Author: Redaksi Android62

Gubernur Jawa Tengah Ahmad Luthfi meraih Top Regional Leader 2026 setelah dinilai berhasil mendorong UMKM dan ekonomi kreatif sebagai penopang ekonomi masyarakat hingga ke tingkat desa. Penghargaan itu menempatkan penguatan ekonomi rakyat di Jawa Tengah sebagai salah satu capaian yang mendapat perhatian nasional.

Ajang penghargaan tersebut digelar Disway National Network dalam Leadership Forum di Hotel JW Marriott, Jakarta, Kamis (11/6/2026). Penyerahan penghargaan dilakukan langsung oleh Founder Disway National Network, Dahlan Iskan.
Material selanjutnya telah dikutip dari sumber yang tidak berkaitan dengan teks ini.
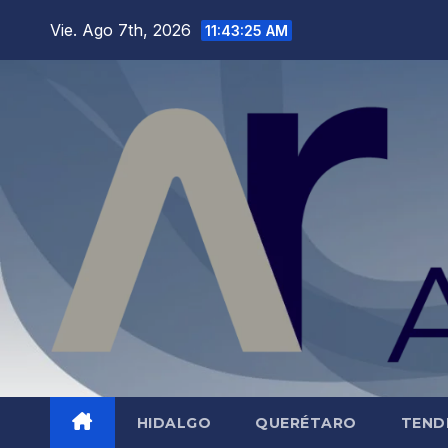
Saltar
Vie. Ago 7th, 2026
11:43:26 AM
al
contenido
HIDALGO
QUERÉTARO
TEND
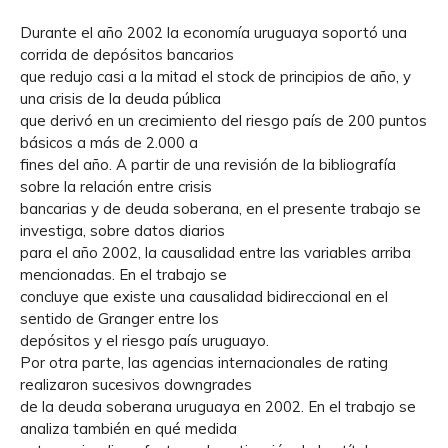
Durante el año 2002 la economía uruguaya soportó una
corrida de depósitos bancarios
que redujo casi a la mitad el stock de principios de año, y
una crisis de la deuda pública
que derivó en un crecimiento del riesgo país de 200 puntos
básicos a más de 2.000 a
fines del año. A partir de una revisión de la bibliografía
sobre la relación entre crisis
bancarias y de deuda soberana, en el presente trabajo se
investiga, sobre datos diarios
para el año 2002, la causalidad entre las variables arriba
mencionadas. En el trabajo se
concluye que existe una causalidad bidireccional en el
sentido de Granger entre los
depósitos y el riesgo país uruguayo.
Por otra parte, las agencias internacionales de rating
realizaron sucesivos downgrades
de la deuda soberana uruguaya en 2002. En el trabajo se
analiza también en qué medida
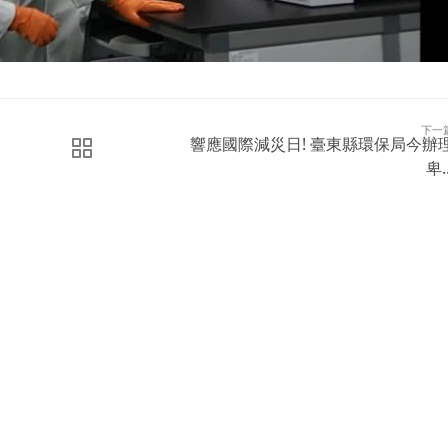
下一
響應國際減災日! 臺東縣環保局今辦
卑..
立即購買新聞稿曝光
分
者的
發一篇新聞稿透通到各大媒體的最快速、最便捷的方案！
透
如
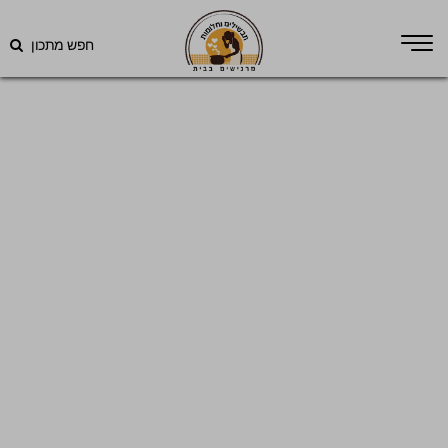
חפש מתכון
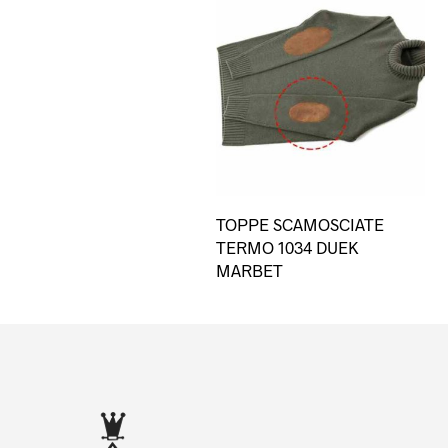
Qu
TOPPE SCAMOSCIATE
pro
TERMO 1034 DUEK
ha
MARBET
più
var
Le
opz
po
es
sce
nel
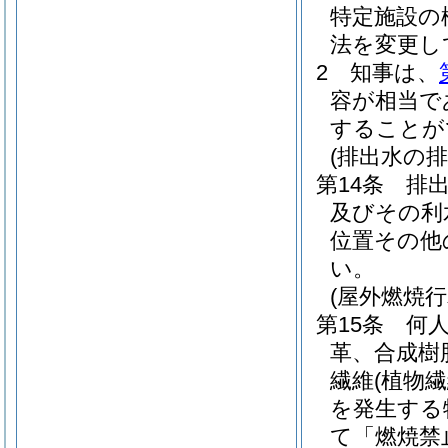
特定施設の
法を変更し
2
知事は、
容が相当で
することが
(排出水の排
第14条
排
及びその利
位置その他
い。
(屋外燃焼行
第15条
何
革、合成樹
繊維
(植物
を発生する
て「燃焼禁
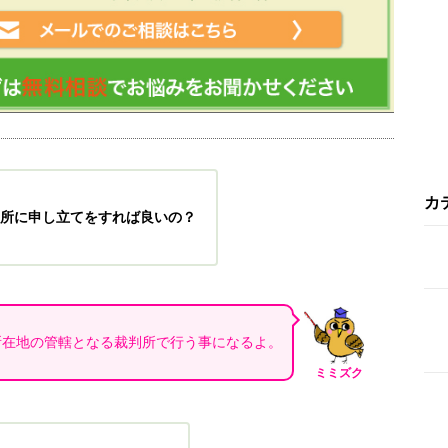
カ
所に申し立てをすれば良いの？
所在地の管轄となる裁判所で行う事になるよ。
ミミズク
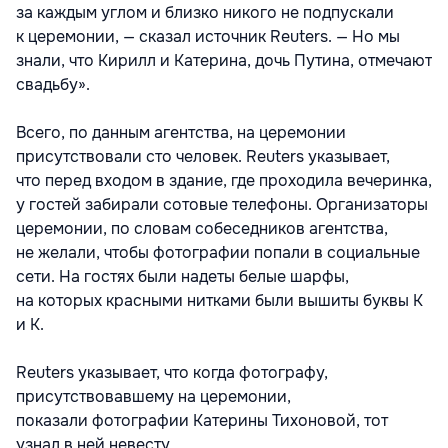
за каждым углом и близко никого не подпускали
к церемонии, — сказал источник Reuters. — Но мы
знали, что Кирилл и Катерина, дочь Путина, отмечают
свадьбу».
Всего, по данным агентства, на церемонии
присутствовали сто человек. Reuters указывает,
что перед входом в здание, где проходила вечеринка,
у гостей забирали сотовые телефоны. Организаторы
церемонии, по словам собеседников агентства,
не желали, чтобы фотографии попали в социальные
сети. На гостях были надеты белые шарфы,
на которых красными нитками были вышиты буквы К
и К.
Reuters указывает, что когда фотографу,
присутствовавшему на церемонии,
показали фотографии Катерины Тихоновой, тот
узнал в ней невесту.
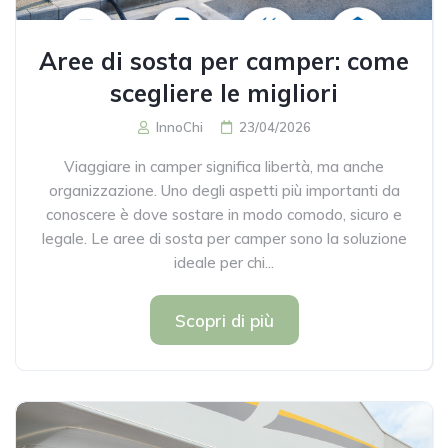
Aree di sosta per camper: come
scegliere le migliori
InnoChi
23/04/2026
Viaggiare in camper significa libertà, ma anche
organizzazione. Uno degli aspetti più importanti da
conoscere è dove sostare in modo comodo, sicuro e
legale. Le aree di sosta per camper sono la soluzione
ideale per chi...
Scopri di più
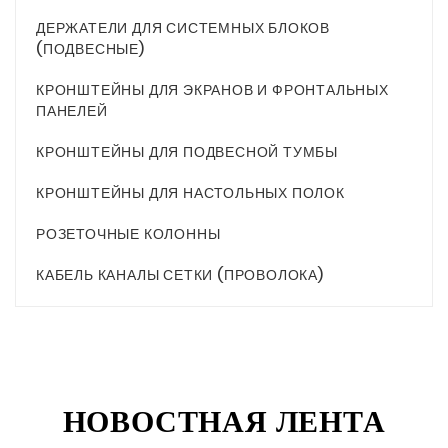
ДЕРЖАТЕЛИ ДЛЯ СИСТЕМНЫХ БЛОКОВ
(ПОДВЕСНЫЕ)
КРОНШТЕЙНЫ ДЛЯ ЭКРАНОВ И ФРОНТАЛЬНЫХ
ПАНЕЛЕЙ
КРОНШТЕЙНЫ ДЛЯ ПОДВЕСНОЙ ТУМБЫ
КРОНШТЕЙНЫ ДЛЯ НАСТОЛЬНЫХ ПОЛОК
РОЗЕТОЧНЫЕ КОЛОННЫ
КАБЕЛЬ КАНАЛЫ СЕТКИ (ПРОВОЛОКА)
НОВОСТНАЯ ЛЕНТА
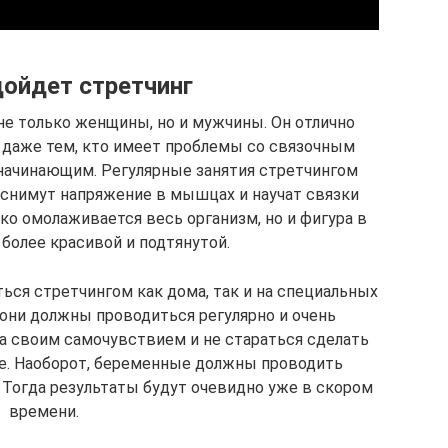
ойдет стретчинг
е только женщины, но и мужчины. Он отлично
 даже тем, кто имеет проблемы со связочным
 начинающим. Регулярные занятия стретчингом
 снимут напряжение в мышцах и научат связки
ько омолаживается весь организм, но и фигура в
более красивой и подтянутой.
ся стретчингом как дома, так и на специальных
 они должны проводиться регулярно и очень
а своим самочувствием и не стараться сделать
е. Наоборот, беременные должны проводить
. Тогда результаты будут очевидно уже в скором
времени.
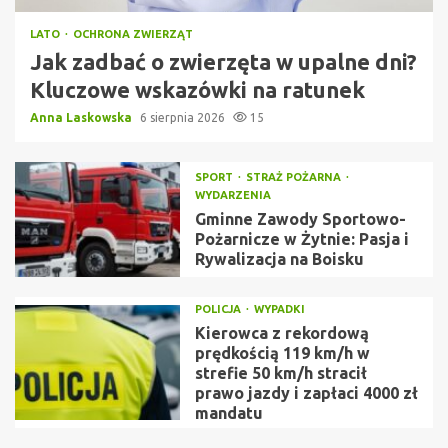
LATO
OCHRONA ZWIERZĄT
Jak zadbać o zwierzęta w upalne dni?
Kluczowe wskazówki na ratunek
Anna Laskowska
6 sierpnia 2026
15
SPORT
STRAŻ POŻARNA
WYDARZENIA
Gminne Zawody Sportowo-
Pożarnicze w Żytnie: Pasja i
Rywalizacja na Boisku
POLICJA
WYPADKI
Kierowca z rekordową
prędkością 119 km/h w
strefie 50 km/h stracił
prawo jazdy i zapłaci 4000 zł
mandatu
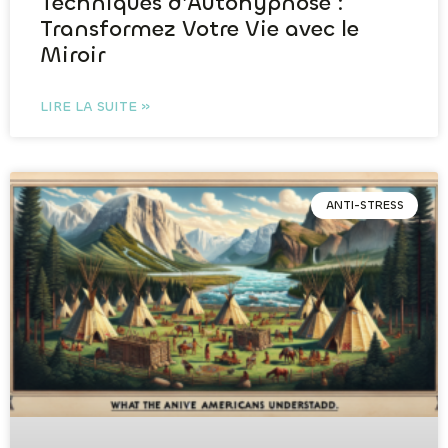
Techniques d’Autohypnose :
Transformez Votre Vie avec le
Miroir
LIRE LA SUITE »
ANTI-STRESS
Usai menerima penghargaan, Ahmad Luthfi menegaskan bahwa kondisi fiskal yang terbatas justru harus memacu pemerintah daerah untuk lebih kreatif. Ia menyebut capaian ini sebagai dorongan agar kepala daerah terus menghadirkan terobosan bagi pertumbuhan ekonomi masyarakat.
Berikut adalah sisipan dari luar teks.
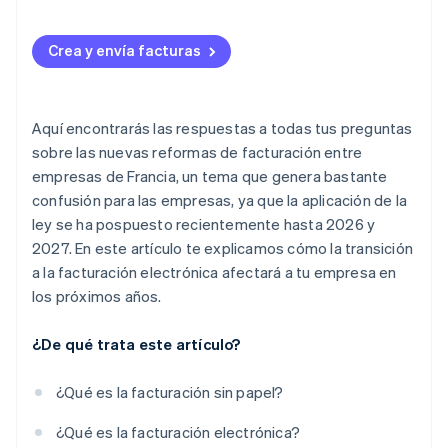
Cómo usar Stripe Billing para la facturación
electrónica con proveedores de marketplaces de
Crea y envía facturas
aplicaciones de terceros
Aquí encontrarás las respuestas a todas tus preguntas
sobre las nuevas reformas de facturación entre
empresas de Francia, un tema que genera bastante
confusión para las empresas, ya que la aplicación de la
ley se ha pospuesto recientemente hasta 2026 y
2027. En este artículo te explicamos cómo la transición
a la facturación electrónica afectará a tu empresa en
los próximos años.
¿De qué trata este artículo?
¿Qué es la facturación sin papel?
¿Qué es la facturación electrónica?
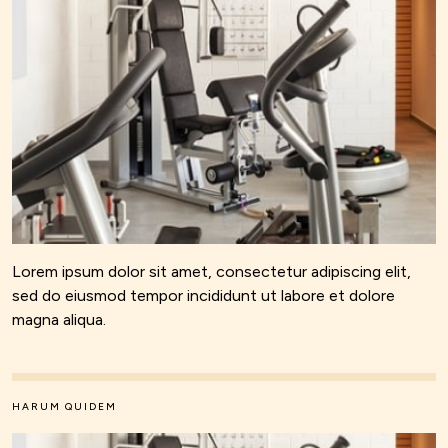
Lorem ipsum dolor sit amet, consectetur adipiscing elit,
sed do eiusmod tempor incididunt ut labore et dolore
magna aliqua.
HARUM QUIDEM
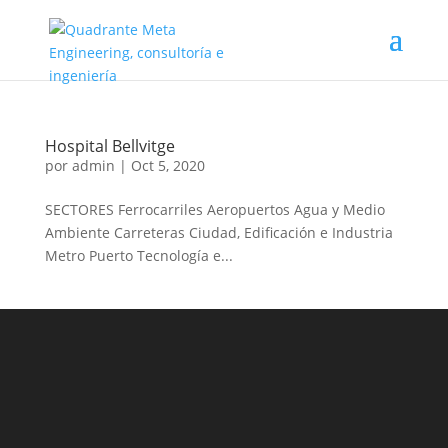
Hospital Bellvitge
por
admin
|
Oct 5, 2020
SECTORES Ferrocarriles Aeropuertos Agua y Medio
Ambiente Carreteras Ciudad, Edificación e Industria
Metro Puerto Tecnología e...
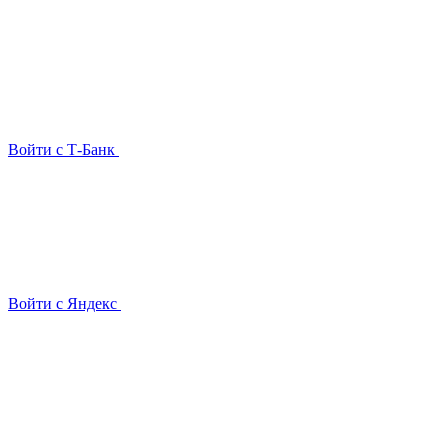
Войти с Т-Банк
Войти с Яндекс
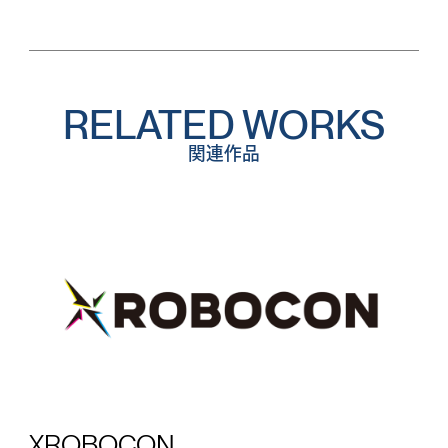
RELATED WORKS
関連作品
XROBOCON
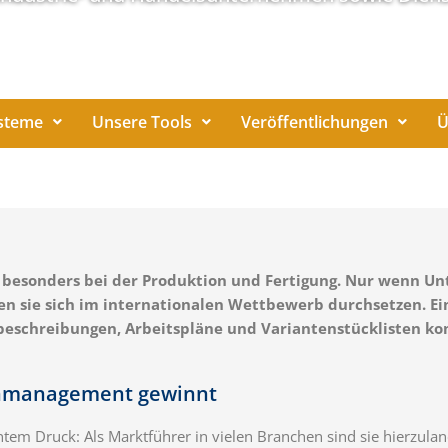
steme
Unsere Tools
Veröffentlichungen
Ü
sich besonders bei der Produktion und Fertigung. Nur wenn
nen sie sich im internationalen Wettbewerb durchsetzen. 
ktbeschreibungen, Arbeitspläne und Variantenstücklisten
ntenmanagement gewinnt
m Druck: Als Marktführer in vielen Branchen sind sie hierzul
“Ini menjadi inspirasi bagi seluruh kepala daerah untuk lebih kreatif menciptakan terobosan di tengah tekanan dan keterbatasan fiskal,” kata Luthfi.

Menurutnya, penghargaan tersebut bukan hanya milik pemerintah provinsi. Ia menilai apresiasi itu juga layak dirasakan pemerintah kabupaten/kota serta jutaan pelaku UMKM yang selama ini menjadi penggerak ekonomi daerah.
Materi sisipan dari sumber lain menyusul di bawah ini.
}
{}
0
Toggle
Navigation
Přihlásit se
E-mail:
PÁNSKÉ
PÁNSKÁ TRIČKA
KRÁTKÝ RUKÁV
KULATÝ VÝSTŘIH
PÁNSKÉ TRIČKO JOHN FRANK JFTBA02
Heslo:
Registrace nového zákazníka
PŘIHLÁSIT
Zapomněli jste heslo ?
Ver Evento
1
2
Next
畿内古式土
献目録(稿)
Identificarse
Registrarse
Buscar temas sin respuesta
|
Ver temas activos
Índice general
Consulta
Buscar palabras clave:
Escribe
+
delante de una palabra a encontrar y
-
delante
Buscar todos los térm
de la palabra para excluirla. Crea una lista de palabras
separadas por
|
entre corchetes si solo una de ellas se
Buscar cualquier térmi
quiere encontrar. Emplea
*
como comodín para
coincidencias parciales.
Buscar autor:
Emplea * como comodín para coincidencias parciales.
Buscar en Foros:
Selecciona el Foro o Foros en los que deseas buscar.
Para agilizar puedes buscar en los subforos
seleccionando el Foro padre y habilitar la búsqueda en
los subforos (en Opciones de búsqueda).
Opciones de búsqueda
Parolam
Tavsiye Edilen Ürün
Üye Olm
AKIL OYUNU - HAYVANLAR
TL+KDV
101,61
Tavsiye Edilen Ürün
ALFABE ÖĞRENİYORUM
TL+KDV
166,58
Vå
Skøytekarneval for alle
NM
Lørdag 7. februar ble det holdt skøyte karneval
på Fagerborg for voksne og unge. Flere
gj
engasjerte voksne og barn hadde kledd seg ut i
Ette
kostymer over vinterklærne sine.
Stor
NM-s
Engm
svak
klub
Di Jawa Tengah, skala UMKM memang sangat besar. Jumlah pelaku usaha mikro, kecil, dan menengah di provinsi ini mencapai sekitar 4,2 juta unit usaha, sehingga sektor tersebut menjadi basis penting ekonomi rakyat.

Pemerintah Provinsi Jawa Tengah juga mencatat penguatan pembinaan UMKM. Berdasarkan data Dinas Koperasi dan UKM Provinsi Jawa Tengah pada triwulan I 2026, sebanyak 199.781 UMKM telah mendapatkan pembinaan, naik 1.001 unit dibandingkan periode yang sama tahun sebelumnya.

Jika dirinci, dari total UMKM binaan itu terdapat 81.595 unit di sektor produksi, 28.586 unit di bidang pertanian, 67.595 unit di sektor perdagangan, dan 22.005 unit di bidang jasa. Komposisi ini menunjukkan bahwa pembinaan UMKM di Jawa Tengah menjangkau beragam sektor usaha.

Data UMKM Jawa Tengah Jumlah
Total UMKM sekitar 4,2 juta unit usaha
UMKM yang mendapat pembinaan pada triwulan I 2026 199.781 unit
Kenaikan dibanding periode sama tahun sebelumnya 1.001 unit
Penyerapan tenaga kerja sekitar 1,38 juta tenaga kerja

Dari sisi dampak ekonomi, sektor UMKM di Jawa Tengah juga menyerap sekitar 1,38 juta tenaga kerja. Angka itu memperlihatkan bahwa penguatan pelaku usaha kecil ikut menopang kesempatan kerja di daerah.

Pemprov Jawa Tengah terus memperkuat UMKM melalui kemudahan akses permodalan. Selain itu, pemerintah daerah juga meningkatkan kapasitas sumber daya manusia lewat pelatihan dan pendampingan usaha.

Dukungan lain diberikan melalui bantuan legalitas usaha untuk memperkuat kepastian pelaku UMKM. Di saat yang sama, akses pasar dan digitalisasi pemasaran terus diperluas agar usaha kecil di daerah memiliki daya saing lebih tinggi.